=== Text provided ===
——
Tilemap: Rewrite to only process and render visible region

Previously, on creation, we would parse the entire map data,
translating it into and uploading vertices once, then rendering
the entire map on every draw (to keep the draw calls minimal).
This worked great for smaller and medium sized maps, but starting
with larger maps (200x200+) it doesn't scale as the GPUs vertex
processing/culling is overwhelmed by the amount of data each frame.

This rewrite instead changes the strategy to only processing and
uploading a small subregion of the map (the currently visible part)
and regenerating all buffers if this subregion changes. The amount
of data transferred is small enough that it can be done every frame
without causing lag.

The changes also have the convenient side effect that we no longer
require 32 bit indices in mkxp, easing the road to possible GLES2
support in the future.
This commit is contained in:
Jonas Kulla 2014-07-11 01:07:18 +02:00
parent 300e61c64b
commit 295e0e5b15
1 changed files with 188 additions and 231 deletions

View File

@ -58,6 +58,12 @@ static const int atAreaH = autotileH * autotileCount;
static const int tsLaneW = tilesetW / 2;
/* Map viewport size */
static const int viewpW = 21;
static const int viewpH = 16;
static const size_t scanrowsMax = viewpH + 5;
/* Vocabulary:
*
* Atlas: A texture containing both the tileset and all
@ -134,46 +140,27 @@ static const int tsLaneW = tilesetW / 2;
* (lowest z) to the bottom part (highest z).
* Objects that would end up on the same scanrow are eg. trees.
*
* Replica:
* A tilemap is not drawn as one rectangular object, but
* "tiled" if there is an area on the screen that would
* otherwise not be covered by it. RGSS does this so when the
* game orders a screen shake which draws the tilemap at slightly
* different x-offsets, black area isn't exposed (this would
* always happen for 20x15 maps). 'Replicas' describes where the
* tilemap needs to be drawn again to achieve this tiled effect
* (above the tilemap, to the right, above and right etc.).
* 'Normal' means no replica needs to be drawn.
——
=== Data to examine ===
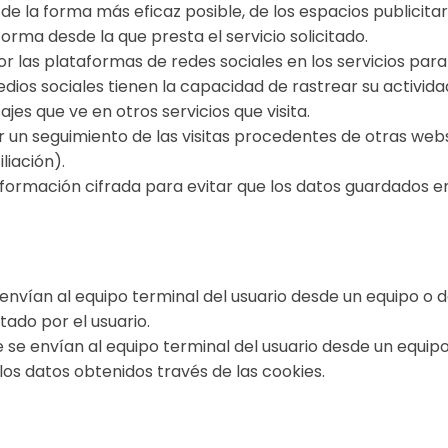
 de la forma más eficaz posible, de los espacios publicitar
forma desde la que presta el servicio solicitado.
r las plataformas de redes sociales en los servicios par
os sociales tienen la capacidad de rastrear su actividad e
jes que ve en otros servicios que visita.
 un seguimiento de las visitas procedentes de otras webs,
iación).
formación cifrada para evitar que los datos guardados e
 envían al equipo terminal del usuario desde un equipo o 
itado por el usuario.
e se envían al equipo terminal del usuario desde un equi
 los datos obtenidos través de las cookies.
——
=== Questions to answer ===
• 1. Using the tilemap commit message, state whether each statement agrees with it, answering yes or no and quoting the words that decide it: (a) the rewrite uploads vertices for the entire map once at creation; (b) the old approach did not scale for maps of 200x200 and larger; (c) after the changes, mkxp no longer needs 32 bit indices.
• 2. Print every line of the text read from the record in Block 1 without any changes, leaving out the picture.
The tilemap commit message and the records are unrelated material.

=== Completed exercise ===
• 1.
(a) No: "only processing and uploading a small subregion of the map (the currently visible part)"
(b) Yes: "starting with larger maps (200x200+) it doesn't scale"
(c) Yes: "we no longer require 32 bit indices in mkxp"

• 2.
 de la forma más eficaz posible, de los espacios publicitar
forma desde la que presta el servicio solicitado.
r las plataformas de redes sociales en los servicios par
os sociales tienen la capacidad de rastrear su actividad e
jes que ve en otros servicios que visita.
 un seguimiento de las visitas procedentes de otras webs,
iación).
formación cifrada para evitar que los datos guardados e
 envían al equipo terminal del usuario desde un equipo o 
itado por el usuario.
e se envían al equipo terminal del usuario desde un equi
 los datos obtenidos través de las cookies.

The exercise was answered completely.